• Excerpted records
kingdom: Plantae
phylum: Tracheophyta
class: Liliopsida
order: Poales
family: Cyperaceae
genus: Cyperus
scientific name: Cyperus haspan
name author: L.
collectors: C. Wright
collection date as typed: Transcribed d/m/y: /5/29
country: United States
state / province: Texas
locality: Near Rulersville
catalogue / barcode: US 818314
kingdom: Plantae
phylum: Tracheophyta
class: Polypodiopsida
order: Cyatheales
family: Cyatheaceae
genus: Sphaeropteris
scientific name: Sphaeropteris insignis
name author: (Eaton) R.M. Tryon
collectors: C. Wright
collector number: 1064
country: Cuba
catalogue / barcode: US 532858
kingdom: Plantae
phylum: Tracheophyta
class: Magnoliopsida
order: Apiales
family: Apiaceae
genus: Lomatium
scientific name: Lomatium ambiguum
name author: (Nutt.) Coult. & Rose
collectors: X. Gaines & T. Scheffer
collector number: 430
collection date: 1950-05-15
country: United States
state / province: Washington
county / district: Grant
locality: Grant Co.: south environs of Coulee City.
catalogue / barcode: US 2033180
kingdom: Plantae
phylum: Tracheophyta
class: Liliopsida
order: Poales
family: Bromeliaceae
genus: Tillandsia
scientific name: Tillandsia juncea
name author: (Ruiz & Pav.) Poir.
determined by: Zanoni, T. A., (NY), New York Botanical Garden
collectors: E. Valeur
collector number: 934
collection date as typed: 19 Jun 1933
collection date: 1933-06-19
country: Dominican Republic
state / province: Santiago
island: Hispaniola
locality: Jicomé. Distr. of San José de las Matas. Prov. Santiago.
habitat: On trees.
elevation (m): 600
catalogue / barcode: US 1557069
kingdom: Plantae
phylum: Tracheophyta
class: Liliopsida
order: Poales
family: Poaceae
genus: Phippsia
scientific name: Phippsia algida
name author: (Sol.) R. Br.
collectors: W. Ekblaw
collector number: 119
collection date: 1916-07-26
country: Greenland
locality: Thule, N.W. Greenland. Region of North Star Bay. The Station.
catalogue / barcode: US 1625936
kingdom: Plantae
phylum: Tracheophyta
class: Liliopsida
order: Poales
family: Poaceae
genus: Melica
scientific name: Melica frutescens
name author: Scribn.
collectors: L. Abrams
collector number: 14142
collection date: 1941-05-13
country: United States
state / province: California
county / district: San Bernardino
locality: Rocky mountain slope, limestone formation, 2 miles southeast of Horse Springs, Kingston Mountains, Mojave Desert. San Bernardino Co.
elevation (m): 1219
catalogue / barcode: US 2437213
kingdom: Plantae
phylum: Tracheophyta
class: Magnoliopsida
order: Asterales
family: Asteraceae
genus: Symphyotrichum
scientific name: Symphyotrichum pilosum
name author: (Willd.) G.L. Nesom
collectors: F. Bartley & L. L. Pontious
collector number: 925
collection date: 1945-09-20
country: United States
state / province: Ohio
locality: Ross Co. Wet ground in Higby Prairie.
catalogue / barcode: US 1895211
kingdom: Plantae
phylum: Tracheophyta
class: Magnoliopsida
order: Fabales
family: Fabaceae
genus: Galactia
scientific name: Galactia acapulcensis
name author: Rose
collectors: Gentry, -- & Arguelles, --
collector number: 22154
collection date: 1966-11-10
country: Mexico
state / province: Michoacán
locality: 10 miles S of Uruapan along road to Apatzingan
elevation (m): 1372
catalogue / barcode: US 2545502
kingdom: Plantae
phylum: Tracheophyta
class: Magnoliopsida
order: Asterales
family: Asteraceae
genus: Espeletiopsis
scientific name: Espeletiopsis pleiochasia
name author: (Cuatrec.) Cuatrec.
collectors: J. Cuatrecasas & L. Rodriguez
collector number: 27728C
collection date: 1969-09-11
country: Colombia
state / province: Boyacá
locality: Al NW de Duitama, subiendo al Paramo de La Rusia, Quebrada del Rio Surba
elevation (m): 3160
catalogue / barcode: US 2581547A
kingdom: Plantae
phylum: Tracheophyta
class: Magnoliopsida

• Problem details
Update these rows by replacing "catalogue / barcode" with "catalog number" everywhere it appears. Change nothing else.

• Problem solution
kingdom: Plantae
phylum: Tracheophyta
class: Liliopsida
order: Poales
family: Cyperaceae
genus: Cyperus
scientific name: Cyperus haspan
name author: L.
collectors: C. Wright
collection date as typed: Transcribed d/m/y: /5/29
country: United States
state / province: Texas
locality: Near Rulersville
catalog number: US 818314
kingdom: Plantae
phylum: Tracheophyta
class: Polypodiopsida
order: Cyatheales
family: Cyatheaceae
genus: Sphaeropteris
scientific name: Sphaeropteris insignis
name author: (Eaton) R.M. Tryon
collectors: C. Wright
collector number: 1064
country: Cuba
catalog number: US 532858
kingdom: Plantae
phylum: Tracheophyta
class: Magnoliopsida
order: Apiales
family: Apiaceae
genus: Lomatium
scientific name: Lomatium ambiguum
name author: (Nutt.) Coult. & Rose
collectors: X. Gaines & T. Scheffer
collector number: 430
collection date: 1950-05-15
country: United States
state / province: Washington
county / district: Grant
locality: Grant Co.: south environs of Coulee City.
catalog number: US 2033180
kingdom: Plantae
phylum: Tracheophyta
class: Liliopsida
order: Poales
family: Bromeliaceae
genus: Tillandsia
scientific name: Tillandsia juncea
name author: (Ruiz & Pav.) Poir.
determined by: Zanoni, T. A., (NY), New York Botanical Garden
collectors: E. Valeur
collector number: 934
collection date as typed: 19 Jun 1933
collection date: 1933-06-19
country: Dominican Republic
state / province: Santiago
island: Hispaniola
locality: Jicomé. Distr. of San José de las Matas. Prov. Santiago.
habitat: On trees.
elevation (m): 600
catalog number: US 1557069
kingdom: Plantae
phylum: Tracheophyta
class: Liliopsida
order: Poales
family: Poaceae
genus: Phippsia
scientific name: Phippsia algida
name author: (Sol.) R. Br.
collectors: W. Ekblaw
collector number: 119
collection date: 1916-07-26
country: Greenland
locality: Thule, N.W. Greenland. Region of North Star Bay. The Station.
catalog number: US 1625936
kingdom: Plantae
phylum: Tracheophyta
class: Liliopsida
order: Poales
family: Poaceae
genus: Melica
scientific name: Melica frutescens
name author: Scribn.
collectors: L. Abrams
collector number: 14142
collection date: 1941-05-13
country: United States
state / province: California
county / district: San Bernardino
locality: Rocky mountain slope, limestone formation, 2 miles southeast of Horse Springs, Kingston Mountains, Mojave Desert. San Bernardino Co.
elevation (m): 1219
catalog number: US 2437213
kingdom: Plantae
phylum: Tracheophyta
class: Magnoliopsida
order: Asterales
family: Asteraceae
genus: Symphyotrichum
scientific name: Symphyotrichum pilosum
name author: (Willd.) G.L. Nesom
collectors: F. Bartley & L. L. Pontious
collector number: 925
collection date: 1945-09-20
country: United States
state / province: Ohio
locality: Ross Co. Wet ground in Higby Prairie.
catalog number: US 1895211
kingdom: Plantae
phylum: Tracheophyta
class: Magnoliopsida
order: Fabales
family: Fabaceae
genus: Galactia
scientific name: Galactia acapulcensis
name author: Rose
collectors: Gentry, -- & Arguelles, --
collector number: 22154
collection date: 1966-11-10
country: Mexico
state / province: Michoacán
locality: 10 miles S of Uruapan along road to Apatzingan
elevation (m): 1372
catalog number: US 2545502
kingdom: Plantae
phylum: Tracheophyta
class: Magnoliopsida
order: Asterales
family: Asteraceae
genus: Espeletiopsis
scientific name: Espeletiopsis pleiochasia
name author: (Cuatrec.) Cuatrec.
collectors: J. Cuatrecasas & L. Rodriguez
collector number: 27728C
collection date: 1969-09-11
country: Colombia
state / province: Boyacá
locality: Al NW de Duitama, subiendo al Paramo de La Rusia, Quebrada del Rio Surba
elevation (m): 3160
catalog number: US 2581547A
kingdom: Plantae
phylum: Tracheophyta
class: Magnoliopsida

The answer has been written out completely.